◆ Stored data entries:
━━━━━━━━

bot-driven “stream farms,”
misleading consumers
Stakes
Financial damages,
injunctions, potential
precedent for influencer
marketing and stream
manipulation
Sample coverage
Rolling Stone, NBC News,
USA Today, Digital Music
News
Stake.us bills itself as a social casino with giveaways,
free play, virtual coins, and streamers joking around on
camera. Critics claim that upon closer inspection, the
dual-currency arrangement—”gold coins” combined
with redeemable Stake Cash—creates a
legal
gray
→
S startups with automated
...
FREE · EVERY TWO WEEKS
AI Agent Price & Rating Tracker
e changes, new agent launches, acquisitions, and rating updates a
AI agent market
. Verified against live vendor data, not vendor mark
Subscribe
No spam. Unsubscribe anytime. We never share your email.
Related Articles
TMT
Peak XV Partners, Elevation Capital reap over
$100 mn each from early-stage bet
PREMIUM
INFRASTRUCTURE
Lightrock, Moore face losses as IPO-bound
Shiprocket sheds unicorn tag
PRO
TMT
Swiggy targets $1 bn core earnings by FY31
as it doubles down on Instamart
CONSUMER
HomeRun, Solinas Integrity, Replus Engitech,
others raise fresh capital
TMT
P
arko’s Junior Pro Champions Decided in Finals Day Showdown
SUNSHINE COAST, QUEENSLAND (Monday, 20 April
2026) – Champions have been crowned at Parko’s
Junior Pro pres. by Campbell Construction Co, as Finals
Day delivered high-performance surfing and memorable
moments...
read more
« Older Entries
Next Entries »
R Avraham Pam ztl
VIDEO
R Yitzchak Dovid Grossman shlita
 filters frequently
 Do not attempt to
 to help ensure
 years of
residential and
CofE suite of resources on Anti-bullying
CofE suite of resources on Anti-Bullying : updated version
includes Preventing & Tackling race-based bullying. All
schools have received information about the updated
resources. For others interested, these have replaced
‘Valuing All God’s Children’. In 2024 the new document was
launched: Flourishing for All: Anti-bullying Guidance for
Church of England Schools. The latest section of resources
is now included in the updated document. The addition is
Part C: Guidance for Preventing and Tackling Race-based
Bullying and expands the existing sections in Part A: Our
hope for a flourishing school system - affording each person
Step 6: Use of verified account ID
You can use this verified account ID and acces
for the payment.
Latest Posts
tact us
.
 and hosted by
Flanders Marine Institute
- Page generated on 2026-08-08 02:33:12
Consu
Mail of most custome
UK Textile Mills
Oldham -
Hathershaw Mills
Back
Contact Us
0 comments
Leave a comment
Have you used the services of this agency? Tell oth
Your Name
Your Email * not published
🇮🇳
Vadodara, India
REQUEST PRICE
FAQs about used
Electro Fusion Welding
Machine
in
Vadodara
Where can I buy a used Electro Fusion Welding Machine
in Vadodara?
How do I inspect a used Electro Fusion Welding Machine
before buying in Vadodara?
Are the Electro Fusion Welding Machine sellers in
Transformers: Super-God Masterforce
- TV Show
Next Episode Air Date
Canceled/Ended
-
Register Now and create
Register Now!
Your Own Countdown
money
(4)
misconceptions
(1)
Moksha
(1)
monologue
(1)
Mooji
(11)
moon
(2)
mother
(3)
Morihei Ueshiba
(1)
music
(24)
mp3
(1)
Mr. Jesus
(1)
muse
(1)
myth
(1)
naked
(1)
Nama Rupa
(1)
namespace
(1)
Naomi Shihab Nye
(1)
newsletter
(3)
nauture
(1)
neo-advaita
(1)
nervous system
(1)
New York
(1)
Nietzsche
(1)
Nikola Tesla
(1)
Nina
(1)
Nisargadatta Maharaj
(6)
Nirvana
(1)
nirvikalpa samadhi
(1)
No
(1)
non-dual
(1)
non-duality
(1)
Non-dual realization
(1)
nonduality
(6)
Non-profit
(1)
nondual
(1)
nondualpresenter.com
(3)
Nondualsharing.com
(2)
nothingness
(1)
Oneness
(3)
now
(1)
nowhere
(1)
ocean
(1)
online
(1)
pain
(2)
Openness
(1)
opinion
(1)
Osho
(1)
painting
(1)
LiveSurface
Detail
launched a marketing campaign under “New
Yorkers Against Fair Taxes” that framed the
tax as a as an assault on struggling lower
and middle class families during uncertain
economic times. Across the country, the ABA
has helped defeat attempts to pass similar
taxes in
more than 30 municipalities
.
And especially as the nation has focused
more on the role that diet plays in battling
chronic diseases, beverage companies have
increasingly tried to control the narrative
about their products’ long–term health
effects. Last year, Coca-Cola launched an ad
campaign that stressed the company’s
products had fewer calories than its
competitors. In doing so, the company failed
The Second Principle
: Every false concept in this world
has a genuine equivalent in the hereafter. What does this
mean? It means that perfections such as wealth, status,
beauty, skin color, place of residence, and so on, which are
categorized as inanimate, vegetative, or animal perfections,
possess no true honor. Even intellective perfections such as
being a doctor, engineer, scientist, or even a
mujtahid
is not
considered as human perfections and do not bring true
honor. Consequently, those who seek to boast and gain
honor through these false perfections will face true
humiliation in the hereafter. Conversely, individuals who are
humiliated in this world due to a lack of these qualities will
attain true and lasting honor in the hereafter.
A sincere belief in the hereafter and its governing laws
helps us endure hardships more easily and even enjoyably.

━━━━━━━━

◆ Task directions: Once you have found every line above holding the word "account", copy those lines.

◆ Reply:
Step 6: Use of verified account ID
You can use this verified account ID and acces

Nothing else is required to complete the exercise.